General Fitness and Training

For general fitness and training of 3-5 days a week, I recommend 100-200 grams of carbohydrates for men and 75-150 grams for women.

Weight Loss

For weight loss, women should aim roughly for 75 grams of carbohydrates, and men 100 grams. Eliminate all grains and eat your last meal by 6:00 pm at night.
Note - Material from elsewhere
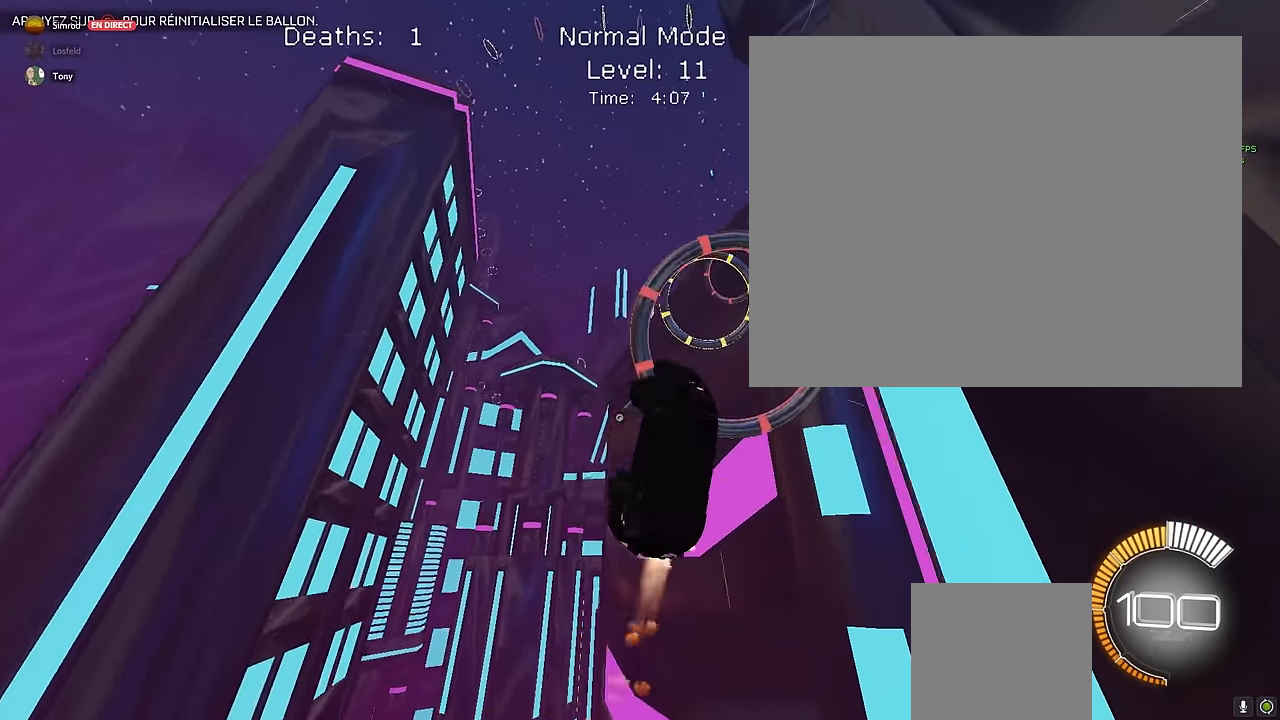
{"buttons": ["X", "L1", "R2"], "left_stick": "down", "events": [[125, "left_stick", "right"], [292, "left_stick", "left"], [500, "left_stick", "down"]]}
These numbers will of course vary based on activity level, height and weight.

Can You Be an Endurance Athlete and Follow a Low-Carbohydrate Diet?

Low carbohydrate diets can work by keeping your body in nutritional ketosis with a high-fat diet. If you are interested in following this track, I would highly recommend reading the book The Art and Science of Low Carbohydrate Performance.

Bonus Mushrooms, Herbs and Spices

There are numerous benefits to mushrooms like oyster, maitake, shiitake, crimini, lion’s mane, white mushrooms, crimini and portobello, and should be included as often as possible. Herbs and spices have been found repeatedly in studies to provide protection against inflammation including ginger, fennel, anise, cumin, caraway, and cardamom.